Insurance companies are still trying to come to grips with lifestyle incentive packages in order to attract a larger customer base
According to a representative for corporate giant Walmart, smokers use 25 percent more healthcare services than non-smokers. In an attempt to curb these rising costs, many employers and insurance companies have begun offering incentive programmes for employees. Insurance houses are also jumping on this trend, offering both positive and negative incentives for policyholders, based on their lifestyle and health choices. But do these incentivised programmes really work and how have they affected the financial success of the insurers offering them?
Many insurance houses have decided to embrace the trend of rewarding policyholders for wise health decisions. Humana, Inc. offers free items, such as camping equipment and hotel stays in the Caribbean for policyholders who voluntarily see a doctor and receive standard health screening tests. Blue Shield of California allows its policyholders in Sacramento to save up to $500 on insurance or medical costs if they complete health questionnaires and agree to have medical screenings.
The US government-run Medicare programme, which provides healthcare to the elderly, offers free weight loss counselling and a six-month programme extension for obese members who lose 6.6 pounds. Kaiser Permanente, another insurance giant, is willing to pay its policyholders outright. Members can earn a cash bonus of as much as $150, every three months, if they lose weight and keep it off.
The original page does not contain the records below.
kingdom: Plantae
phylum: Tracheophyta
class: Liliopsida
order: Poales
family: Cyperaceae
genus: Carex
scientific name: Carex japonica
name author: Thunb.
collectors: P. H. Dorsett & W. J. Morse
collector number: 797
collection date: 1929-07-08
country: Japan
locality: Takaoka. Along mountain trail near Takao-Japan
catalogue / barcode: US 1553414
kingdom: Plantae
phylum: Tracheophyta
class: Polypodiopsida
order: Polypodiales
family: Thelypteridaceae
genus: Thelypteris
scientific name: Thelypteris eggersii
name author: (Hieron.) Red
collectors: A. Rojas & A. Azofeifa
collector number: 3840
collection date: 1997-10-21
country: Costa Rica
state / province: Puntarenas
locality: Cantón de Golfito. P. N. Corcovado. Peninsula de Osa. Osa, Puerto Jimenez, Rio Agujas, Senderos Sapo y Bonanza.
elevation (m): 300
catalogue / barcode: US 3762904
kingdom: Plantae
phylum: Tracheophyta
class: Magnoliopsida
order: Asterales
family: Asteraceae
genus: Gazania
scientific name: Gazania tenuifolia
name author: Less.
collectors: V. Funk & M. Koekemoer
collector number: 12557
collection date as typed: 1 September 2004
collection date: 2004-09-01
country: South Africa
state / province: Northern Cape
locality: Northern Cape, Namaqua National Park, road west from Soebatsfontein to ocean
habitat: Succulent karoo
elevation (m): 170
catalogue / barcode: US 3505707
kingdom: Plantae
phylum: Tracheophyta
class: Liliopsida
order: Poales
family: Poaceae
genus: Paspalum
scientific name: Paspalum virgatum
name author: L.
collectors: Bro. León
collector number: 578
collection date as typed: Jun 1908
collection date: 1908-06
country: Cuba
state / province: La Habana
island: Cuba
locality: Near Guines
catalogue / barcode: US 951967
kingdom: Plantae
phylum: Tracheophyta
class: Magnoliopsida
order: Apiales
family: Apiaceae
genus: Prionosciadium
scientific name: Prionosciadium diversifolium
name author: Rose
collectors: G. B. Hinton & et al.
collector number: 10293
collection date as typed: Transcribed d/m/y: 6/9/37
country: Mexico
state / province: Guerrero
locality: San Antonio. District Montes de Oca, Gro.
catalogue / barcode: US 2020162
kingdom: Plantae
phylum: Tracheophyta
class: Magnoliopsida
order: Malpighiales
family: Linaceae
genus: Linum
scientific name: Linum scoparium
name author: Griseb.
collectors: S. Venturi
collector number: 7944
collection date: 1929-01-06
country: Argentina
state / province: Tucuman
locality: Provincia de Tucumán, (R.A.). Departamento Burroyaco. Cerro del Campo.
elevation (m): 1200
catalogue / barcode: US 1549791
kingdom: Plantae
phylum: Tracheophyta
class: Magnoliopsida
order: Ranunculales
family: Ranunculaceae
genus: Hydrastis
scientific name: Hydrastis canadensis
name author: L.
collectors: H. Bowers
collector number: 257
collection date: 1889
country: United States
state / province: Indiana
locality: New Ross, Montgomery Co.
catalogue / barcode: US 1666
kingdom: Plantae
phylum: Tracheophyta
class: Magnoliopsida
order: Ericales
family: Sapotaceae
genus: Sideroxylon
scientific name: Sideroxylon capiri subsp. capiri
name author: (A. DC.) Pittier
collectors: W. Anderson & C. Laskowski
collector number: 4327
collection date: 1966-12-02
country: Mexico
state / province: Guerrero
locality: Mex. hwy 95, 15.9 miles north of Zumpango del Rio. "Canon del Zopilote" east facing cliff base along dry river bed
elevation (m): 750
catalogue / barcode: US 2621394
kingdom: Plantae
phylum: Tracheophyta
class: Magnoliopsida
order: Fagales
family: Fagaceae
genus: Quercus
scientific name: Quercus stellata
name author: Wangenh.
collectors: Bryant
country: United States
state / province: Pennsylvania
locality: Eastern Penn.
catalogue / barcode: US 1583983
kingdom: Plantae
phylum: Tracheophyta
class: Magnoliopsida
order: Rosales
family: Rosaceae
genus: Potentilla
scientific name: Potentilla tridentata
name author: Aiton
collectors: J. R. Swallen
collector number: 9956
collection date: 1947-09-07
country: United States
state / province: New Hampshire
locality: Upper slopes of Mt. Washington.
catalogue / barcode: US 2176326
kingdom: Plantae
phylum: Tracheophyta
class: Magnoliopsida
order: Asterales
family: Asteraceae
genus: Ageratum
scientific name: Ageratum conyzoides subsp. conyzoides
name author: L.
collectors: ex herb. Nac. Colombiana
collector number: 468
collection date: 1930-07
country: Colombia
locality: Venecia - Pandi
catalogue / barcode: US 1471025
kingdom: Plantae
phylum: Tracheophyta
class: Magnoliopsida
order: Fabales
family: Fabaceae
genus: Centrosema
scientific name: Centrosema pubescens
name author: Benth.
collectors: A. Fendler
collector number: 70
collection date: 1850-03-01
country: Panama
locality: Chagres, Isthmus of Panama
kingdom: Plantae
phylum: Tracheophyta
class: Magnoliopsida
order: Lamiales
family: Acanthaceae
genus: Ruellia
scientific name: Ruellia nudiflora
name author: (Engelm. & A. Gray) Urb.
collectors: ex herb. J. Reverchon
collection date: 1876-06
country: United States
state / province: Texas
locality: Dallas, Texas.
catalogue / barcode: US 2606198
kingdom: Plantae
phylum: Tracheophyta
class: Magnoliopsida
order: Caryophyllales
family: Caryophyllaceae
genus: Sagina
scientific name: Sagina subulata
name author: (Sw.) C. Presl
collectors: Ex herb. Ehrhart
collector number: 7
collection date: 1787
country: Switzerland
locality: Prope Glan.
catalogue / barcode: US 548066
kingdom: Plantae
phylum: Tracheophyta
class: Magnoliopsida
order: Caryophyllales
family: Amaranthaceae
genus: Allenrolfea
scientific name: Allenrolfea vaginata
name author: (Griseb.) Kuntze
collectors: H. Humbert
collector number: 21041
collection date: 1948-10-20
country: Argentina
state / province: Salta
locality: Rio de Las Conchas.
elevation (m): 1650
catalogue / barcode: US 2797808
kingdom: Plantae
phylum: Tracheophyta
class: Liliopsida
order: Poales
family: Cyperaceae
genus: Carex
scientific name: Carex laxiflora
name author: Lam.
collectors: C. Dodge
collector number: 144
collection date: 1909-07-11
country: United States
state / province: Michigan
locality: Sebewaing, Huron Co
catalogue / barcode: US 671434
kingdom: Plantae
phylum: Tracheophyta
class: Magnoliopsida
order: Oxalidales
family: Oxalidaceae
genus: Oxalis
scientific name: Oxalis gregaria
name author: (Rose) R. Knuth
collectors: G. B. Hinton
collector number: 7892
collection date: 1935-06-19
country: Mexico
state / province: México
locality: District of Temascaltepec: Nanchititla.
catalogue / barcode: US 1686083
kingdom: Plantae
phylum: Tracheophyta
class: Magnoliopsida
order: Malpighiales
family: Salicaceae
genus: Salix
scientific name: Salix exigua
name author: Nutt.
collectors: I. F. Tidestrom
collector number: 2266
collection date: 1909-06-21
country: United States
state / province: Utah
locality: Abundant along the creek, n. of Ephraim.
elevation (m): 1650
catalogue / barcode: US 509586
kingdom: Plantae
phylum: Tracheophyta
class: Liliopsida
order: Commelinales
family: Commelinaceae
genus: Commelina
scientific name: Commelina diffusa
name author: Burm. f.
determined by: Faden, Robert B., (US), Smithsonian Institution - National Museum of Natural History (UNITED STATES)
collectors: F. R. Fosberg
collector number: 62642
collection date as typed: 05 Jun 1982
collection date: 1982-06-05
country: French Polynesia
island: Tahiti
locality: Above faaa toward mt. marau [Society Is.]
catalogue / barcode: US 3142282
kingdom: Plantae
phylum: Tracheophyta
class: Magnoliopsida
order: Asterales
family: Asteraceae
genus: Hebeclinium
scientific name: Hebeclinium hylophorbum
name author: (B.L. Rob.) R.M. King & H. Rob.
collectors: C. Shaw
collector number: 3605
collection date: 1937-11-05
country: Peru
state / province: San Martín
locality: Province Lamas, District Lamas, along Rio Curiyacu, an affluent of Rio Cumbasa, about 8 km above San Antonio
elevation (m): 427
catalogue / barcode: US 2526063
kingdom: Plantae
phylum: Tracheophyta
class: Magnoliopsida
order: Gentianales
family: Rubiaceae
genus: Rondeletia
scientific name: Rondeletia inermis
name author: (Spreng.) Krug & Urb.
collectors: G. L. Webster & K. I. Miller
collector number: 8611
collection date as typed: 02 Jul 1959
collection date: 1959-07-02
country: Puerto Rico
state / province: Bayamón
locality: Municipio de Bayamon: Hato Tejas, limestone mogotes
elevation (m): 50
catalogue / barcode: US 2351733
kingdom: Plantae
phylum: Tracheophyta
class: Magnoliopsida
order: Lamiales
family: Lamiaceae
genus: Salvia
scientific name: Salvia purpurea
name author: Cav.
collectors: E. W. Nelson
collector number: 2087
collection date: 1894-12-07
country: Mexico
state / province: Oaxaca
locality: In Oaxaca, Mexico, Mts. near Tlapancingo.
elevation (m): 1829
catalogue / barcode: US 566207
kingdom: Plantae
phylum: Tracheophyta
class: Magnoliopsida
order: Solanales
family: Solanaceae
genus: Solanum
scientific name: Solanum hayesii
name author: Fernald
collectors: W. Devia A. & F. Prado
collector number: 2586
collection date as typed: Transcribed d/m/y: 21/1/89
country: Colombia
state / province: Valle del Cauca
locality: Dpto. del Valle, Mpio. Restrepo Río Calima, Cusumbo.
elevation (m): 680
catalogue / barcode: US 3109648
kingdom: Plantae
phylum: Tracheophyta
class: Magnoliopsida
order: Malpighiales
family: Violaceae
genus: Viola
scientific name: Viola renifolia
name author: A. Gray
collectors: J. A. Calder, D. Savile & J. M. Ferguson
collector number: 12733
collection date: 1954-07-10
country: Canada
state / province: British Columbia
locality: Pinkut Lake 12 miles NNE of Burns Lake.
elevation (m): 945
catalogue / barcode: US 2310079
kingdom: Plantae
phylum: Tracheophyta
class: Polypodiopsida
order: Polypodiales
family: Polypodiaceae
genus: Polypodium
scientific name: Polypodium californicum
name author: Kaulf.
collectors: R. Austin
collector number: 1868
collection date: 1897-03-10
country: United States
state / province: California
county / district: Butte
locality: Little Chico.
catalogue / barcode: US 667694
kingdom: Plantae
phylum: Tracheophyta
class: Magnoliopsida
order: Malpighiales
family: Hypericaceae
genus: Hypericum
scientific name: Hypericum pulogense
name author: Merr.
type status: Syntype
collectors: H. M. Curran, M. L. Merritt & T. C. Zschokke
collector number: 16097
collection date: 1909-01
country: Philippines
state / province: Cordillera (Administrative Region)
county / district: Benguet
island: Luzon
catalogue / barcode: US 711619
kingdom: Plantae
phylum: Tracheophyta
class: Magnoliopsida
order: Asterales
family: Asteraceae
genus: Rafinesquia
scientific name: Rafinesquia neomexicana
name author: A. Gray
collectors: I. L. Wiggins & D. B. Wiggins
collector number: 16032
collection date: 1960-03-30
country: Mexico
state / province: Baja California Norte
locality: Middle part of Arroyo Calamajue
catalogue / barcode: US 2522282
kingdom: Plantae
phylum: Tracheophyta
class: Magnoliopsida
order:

AxaPPP has created the “Health at Hand” scheme, which includes a helpline with free health advice, as well as free screenings for BMI, cholesterol and blood pressure. PruHealth goes a step further, offering lower premium rates and even complimentary gym membership to clients who prove themselves “deserving” by making health and lifestyle changes.
But have incentives really led to company success?
While these programmes are intended to lower costs, not everyone agrees that incentives will be effective in the end. Corporations say that such rewards help them reduce their overall cost of medical care. One Humana executive said of the company’s incentive programme, “This is the next evolution in trying to squeeze costs out by not incurring them in the first place… it’s a giant leap forward in bending the healthcare cost trend.”
Industry analysts are uncertain about the long-term benefits of incentive programmes, since they have not been in use for very long. Other experts have said that the cost benefits from incentives will not appear on insurers’ bottom lines for at least two or three years. In the meantime, the cost of healthcare continues to rise as expected, but the amount of the increase may become smaller when incentive programmes are factored in.
Many analysts agree that offering a positive incentive for healthy behaviour may have a lower impact than “penalising” customers for unhealthy behaviour. Meredith Rosenthal, associate professor for the Harvard School of Public Health, said, “People are much more averse to losing something than they are excited about the possibility of a gain.” On the other hand, some experts have expressed their disagreement with these findings, saying that patients may experience a feeling of failure when they are “penalised” for unwise health decisions. In 2007, a World Health Organisation report stated, “the limited evidence suggests that penalising poor performance may reinforce individuals’ sense of personal failure.”